Fair-PlayEs klingt wie ein Märchen aus vergangener Zeit, doch es geschah vor wenigen Monaten: am 24. Spieltag der Fußball-Bundesliga der Saison 2013/2014 um genau zu sein. Im Spiel des 1. FC Nürnberg gegen Werder Bremen verzichtete in der ersten Halbzeit Nürnbergs Japaner Hiroshi Kiyotake auf einen ungerechtfertigten Eckball und in der zweiten Halbzeit korrigierte der Bremer Aaron Hunt den Elfmeterpfiff des Schiedsrichters, indem er diesen darauf hinwies, dass er ohne gegnerische Einwirkung gefallen sei. Er hätte aus einem Instinkt heraus eingefädelt, was falsch gewesen sei. Er hätte einen Augenblick mit sich gekämpft, aber so wolle er kein Spiel gewinnen.
····················
**VERSTÄNDNIS PRÜFEN**.
• 1. Gib den Text über Fair-Play ab den Wörtern „Fair-PlayEs klingt wie“ bis einschließlich „kein Spiel gewinnen.“ wieder und ersetze dabei „Schiedsrichters“ durch „Unparteiischen“.
• 2. Stimmen diese Aussagen mit dem Text über Fair-Play überein? Antworte jeweils mit ja oder nein und zitiere die entscheidenden Wörter genau. (a) Hiroshi Kiyotake verzichtete in der ersten Halbzeit auf einen Eckball. (b) Aaron Hunt korrigierte den Elfmeterpfiff in der ersten Halbzeit. (c) Das Spiel fand am 24. Spieltag der Saison 2013/2014 statt.
Die Daten haben mit dem Text nichts zu tun.
····················
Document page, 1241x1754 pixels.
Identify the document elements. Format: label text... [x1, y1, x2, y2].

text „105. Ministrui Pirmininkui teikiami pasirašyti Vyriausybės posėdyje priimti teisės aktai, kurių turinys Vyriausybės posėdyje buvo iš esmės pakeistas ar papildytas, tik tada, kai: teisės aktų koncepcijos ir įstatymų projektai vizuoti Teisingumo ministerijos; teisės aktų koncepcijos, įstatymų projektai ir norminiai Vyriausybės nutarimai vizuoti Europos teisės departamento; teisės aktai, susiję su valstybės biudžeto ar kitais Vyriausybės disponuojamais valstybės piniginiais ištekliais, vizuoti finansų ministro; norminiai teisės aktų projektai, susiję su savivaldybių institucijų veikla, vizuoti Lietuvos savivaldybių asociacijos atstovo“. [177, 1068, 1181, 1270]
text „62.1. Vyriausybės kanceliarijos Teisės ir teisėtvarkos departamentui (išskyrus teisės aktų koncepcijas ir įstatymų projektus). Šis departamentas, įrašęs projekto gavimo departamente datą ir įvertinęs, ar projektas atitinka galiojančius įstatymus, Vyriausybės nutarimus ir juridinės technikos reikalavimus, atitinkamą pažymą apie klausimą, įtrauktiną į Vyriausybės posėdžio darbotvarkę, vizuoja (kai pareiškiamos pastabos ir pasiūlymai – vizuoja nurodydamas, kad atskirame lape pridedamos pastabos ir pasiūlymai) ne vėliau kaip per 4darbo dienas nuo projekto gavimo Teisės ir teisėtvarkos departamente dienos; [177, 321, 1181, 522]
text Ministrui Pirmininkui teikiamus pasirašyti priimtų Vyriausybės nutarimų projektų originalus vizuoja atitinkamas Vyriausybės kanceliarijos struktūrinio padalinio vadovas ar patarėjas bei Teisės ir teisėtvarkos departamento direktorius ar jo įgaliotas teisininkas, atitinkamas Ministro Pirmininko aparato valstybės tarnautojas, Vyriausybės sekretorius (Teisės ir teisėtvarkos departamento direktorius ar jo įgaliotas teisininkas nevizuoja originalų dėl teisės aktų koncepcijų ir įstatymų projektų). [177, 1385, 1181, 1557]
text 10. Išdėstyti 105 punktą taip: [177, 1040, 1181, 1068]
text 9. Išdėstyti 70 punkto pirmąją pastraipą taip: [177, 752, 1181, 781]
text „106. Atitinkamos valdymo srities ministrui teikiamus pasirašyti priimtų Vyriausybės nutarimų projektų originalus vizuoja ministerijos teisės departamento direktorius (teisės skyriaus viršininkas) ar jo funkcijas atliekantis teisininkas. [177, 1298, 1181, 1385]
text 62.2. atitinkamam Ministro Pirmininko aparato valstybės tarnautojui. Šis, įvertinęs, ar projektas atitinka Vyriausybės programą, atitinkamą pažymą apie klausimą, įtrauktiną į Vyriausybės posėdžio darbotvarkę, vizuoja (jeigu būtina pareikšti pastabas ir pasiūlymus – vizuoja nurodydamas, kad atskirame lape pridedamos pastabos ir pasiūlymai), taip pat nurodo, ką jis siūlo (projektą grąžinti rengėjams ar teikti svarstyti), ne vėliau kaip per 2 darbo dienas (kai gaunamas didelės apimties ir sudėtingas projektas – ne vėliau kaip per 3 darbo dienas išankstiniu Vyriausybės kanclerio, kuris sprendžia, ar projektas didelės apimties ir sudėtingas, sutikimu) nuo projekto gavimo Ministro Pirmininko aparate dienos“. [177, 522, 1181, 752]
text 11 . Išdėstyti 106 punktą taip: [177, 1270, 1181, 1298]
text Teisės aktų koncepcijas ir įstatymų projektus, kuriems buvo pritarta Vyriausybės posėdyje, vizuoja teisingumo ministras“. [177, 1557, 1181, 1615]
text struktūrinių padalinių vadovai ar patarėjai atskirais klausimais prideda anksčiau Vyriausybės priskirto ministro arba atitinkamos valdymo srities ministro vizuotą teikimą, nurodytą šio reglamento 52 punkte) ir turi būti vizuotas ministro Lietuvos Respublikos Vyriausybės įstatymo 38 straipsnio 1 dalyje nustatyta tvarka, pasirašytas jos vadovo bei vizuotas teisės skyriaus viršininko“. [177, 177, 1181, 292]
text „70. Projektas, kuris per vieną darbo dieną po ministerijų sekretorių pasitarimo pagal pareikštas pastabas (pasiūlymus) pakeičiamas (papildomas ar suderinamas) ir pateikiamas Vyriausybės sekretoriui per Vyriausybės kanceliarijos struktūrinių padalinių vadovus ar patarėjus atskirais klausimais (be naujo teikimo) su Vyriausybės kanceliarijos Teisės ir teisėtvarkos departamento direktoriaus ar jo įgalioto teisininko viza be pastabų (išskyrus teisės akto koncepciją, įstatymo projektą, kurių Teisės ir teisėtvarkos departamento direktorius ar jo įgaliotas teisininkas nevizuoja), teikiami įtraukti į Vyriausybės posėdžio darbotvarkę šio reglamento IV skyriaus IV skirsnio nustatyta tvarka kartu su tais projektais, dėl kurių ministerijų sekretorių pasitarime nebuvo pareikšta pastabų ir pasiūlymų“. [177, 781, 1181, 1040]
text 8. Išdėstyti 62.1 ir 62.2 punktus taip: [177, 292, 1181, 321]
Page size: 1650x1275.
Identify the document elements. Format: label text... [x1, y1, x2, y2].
····················
**ERGEBNISSE**.
• 1.
Fair-PlayEs klingt wie ein Märchen aus vergangener Zeit, doch es geschah vor wenigen Monaten: am 24. Spieltag der Fußball-Bundesliga der Saison 2013/2014 um genau zu sein. Im Spiel des 1. FC Nürnberg gegen Werder Bremen verzichtete in der ersten Halbzeit Nürnbergs Japaner Hiroshi Kiyotake auf einen ungerechtfertigten Eckball und in der zweiten Halbzeit korrigierte der Bremer Aaron Hunt den Elfmeterpfiff des Unparteiischen, indem er diesen darauf hinwies, dass er ohne gegnerische Einwirkung gefallen sei. Er hätte aus einem Instinkt heraus eingefädelt, was falsch gewesen sei. Er hätte einen Augenblick mit sich gekämpft, aber so wolle er kein Spiel gewinnen.

• 2.
(a) Ja: „verzichtete in der ersten Halbzeit Nürnbergs Japaner Hiroshi Kiyotake auf einen ungerechtfertigten Eckball“
(b) Nein: „in der zweiten Halbzeit korrigierte der Bremer Aaron Hunt den Elfmeterpfiff“
(c) Ja: „am 24. Spieltag der Fußball-Bundesliga der Saison 2013/2014“